● DATASET ENTRIES:
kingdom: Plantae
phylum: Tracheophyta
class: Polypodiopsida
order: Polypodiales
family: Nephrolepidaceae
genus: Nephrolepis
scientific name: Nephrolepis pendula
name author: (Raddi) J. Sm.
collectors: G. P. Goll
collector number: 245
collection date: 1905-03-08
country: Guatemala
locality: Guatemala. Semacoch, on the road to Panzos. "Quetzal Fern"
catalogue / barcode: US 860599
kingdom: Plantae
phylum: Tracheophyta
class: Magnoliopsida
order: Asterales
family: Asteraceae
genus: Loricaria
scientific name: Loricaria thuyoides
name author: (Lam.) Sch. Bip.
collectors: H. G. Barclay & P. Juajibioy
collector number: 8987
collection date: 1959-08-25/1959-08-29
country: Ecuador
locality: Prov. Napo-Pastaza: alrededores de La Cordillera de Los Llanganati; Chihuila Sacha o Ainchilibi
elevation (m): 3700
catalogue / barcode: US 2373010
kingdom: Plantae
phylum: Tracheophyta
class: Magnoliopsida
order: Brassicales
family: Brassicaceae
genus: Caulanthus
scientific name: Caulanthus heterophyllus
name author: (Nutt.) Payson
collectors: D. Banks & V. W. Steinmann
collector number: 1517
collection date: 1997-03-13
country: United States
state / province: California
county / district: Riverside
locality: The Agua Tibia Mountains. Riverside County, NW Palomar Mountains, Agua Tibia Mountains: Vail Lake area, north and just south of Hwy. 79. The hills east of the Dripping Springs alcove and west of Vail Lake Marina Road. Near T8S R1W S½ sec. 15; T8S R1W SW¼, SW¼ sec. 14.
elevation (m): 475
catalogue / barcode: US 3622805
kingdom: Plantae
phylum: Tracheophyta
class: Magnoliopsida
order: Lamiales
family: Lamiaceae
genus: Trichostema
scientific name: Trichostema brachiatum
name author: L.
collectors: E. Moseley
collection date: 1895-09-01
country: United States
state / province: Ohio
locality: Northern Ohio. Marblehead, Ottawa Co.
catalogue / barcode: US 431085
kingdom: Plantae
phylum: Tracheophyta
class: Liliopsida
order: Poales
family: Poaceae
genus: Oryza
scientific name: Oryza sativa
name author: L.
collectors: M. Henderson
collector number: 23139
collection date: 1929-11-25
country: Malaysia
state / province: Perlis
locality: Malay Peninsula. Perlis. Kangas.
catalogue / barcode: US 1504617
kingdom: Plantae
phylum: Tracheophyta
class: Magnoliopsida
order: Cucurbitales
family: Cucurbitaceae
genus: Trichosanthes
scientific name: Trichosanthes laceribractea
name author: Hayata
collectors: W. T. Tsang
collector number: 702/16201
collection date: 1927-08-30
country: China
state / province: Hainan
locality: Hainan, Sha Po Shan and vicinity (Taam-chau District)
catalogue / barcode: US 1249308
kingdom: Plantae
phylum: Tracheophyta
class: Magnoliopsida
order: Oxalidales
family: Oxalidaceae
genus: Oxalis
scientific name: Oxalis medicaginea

● SHORT PROBLEM:
Please convert all of the records above into a two-column CSV with the columns "label" and "value", one row per line. Put each entry in its own quoted field and replace any line breaks with spaces.

● FULL RESPONSE:
label,value
"kingdom:","Plantae"
"phylum:","Tracheophyta"
"class:","Polypodiopsida"
"order:","Polypodiales"
"family:","Nephrolepidaceae"
"genus:","Nephrolepis"
"scientific name:","Nephrolepis pendula"
"name author:","(Raddi) J. Sm."
"collectors:","G. P. Goll"
"collector number:","245"
"collection date:","1905-03-08"
"country:","Guatemala"
"locality:","Guatemala. Semacoch, on the road to Panzos. ""Quetzal Fern"""
"catalogue / barcode:","US 860599"
"kingdom:","Plantae"
"phylum:","Tracheophyta"
"class:","Magnoliopsida"
"order:","Asterales"
"family:","Asteraceae"
"genus:","Loricaria"
"scientific name:","Loricaria thuyoides"
"name author:","(Lam.) Sch. Bip."
"collectors:","H. G. Barclay & P. Juajibioy"
"collector number:","8987"
"collection date:","1959-08-25/1959-08-29"
"country:","Ecuador"
"locality:","Prov. Napo-Pastaza: alrededores de La Cordillera de Los Llanganati; Chihuila Sacha o Ainchilibi"
"elevation (m):","3700"
"catalogue / barcode:","US 2373010"
"kingdom:","Plantae"
"phylum:","Tracheophyta"
"class:","Magnoliopsida"
"order:","Brassicales"
"family:","Brassicaceae"
"genus:","Caulanthus"
"scientific name:","Caulanthus heterophyllus"
"name author:","(Nutt.) Payson"
"collectors:","D. Banks & V. W. Steinmann"
"collector number:","1517"
"collection date:","1997-03-13"
"country:","United States"
"state / province:","California"
"county / district:","Riverside"
"locality:","The Agua Tibia Mountains. Riverside County, NW Palomar Mountains, Agua Tibia Mountains: Vail Lake area, north and just south of Hwy. 79. The hills east of the Dripping Springs alcove and west of Vail Lake Marina Road. Near T8S R1W S½ sec. 15; T8S R1W SW¼, SW¼ sec. 14."
"elevation (m):","475"
"catalogue / barcode:","US 3622805"
"kingdom:","Plantae"
"phylum:","Tracheophyta"
"class:","Magnoliopsida"
"order:","Lamiales"
"family:","Lamiaceae"
"genus:","Trichostema"
"scientific name:","Trichostema brachiatum"
"name author:","L."
"collectors:","E. Moseley"
"collection date:","1895-09-01"
"country:","United States"
"state / province:","Ohio"
"locality:","Northern Ohio. Marblehead, Ottawa Co."
"catalogue / barcode:","US 431085"
"kingdom:","Plantae"
"phylum:","Tracheophyta"
"class:","Liliopsida"
"order:","Poales"
"family:","Poaceae"
"genus:","Oryza"
"scientific name:","Oryza sativa"
"name author:","L."
"collectors:","M. Henderson"
"collector number:","23139"
"collection date:","1929-11-25"
"country:","Malaysia"
"state / province:","Perlis"
"locality:","Malay Peninsula. Perlis. Kangas."
"catalogue / barcode:","US 1504617"
"kingdom:","Plantae"
"phylum:","Tracheophyta"
"class:","Magnoliopsida"
"order:","Cucurbitales"
"family:","Cucurbitaceae"
"genus:","Trichosanthes"
"scientific name:","Trichosanthes laceribractea"
"name author:","Hayata"
"collectors:","W. T. Tsang"
"collector number:","702/16201"
"collection date:","1927-08-30"
"country:","China"
"state / province:","Hainan"
"locality:","Hainan, Sha Po Shan and vicinity (Taam-chau District)"
"catalogue / barcode:","US 1249308"
"kingdom:","Plantae"
"phylum:","Tracheophyta"
"class:","Magnoliopsida"
"order:","Oxalidales"
"family:","Oxalidaceae"
"genus:","Oxalis"
"scientific name:","Oxalis medicaginea"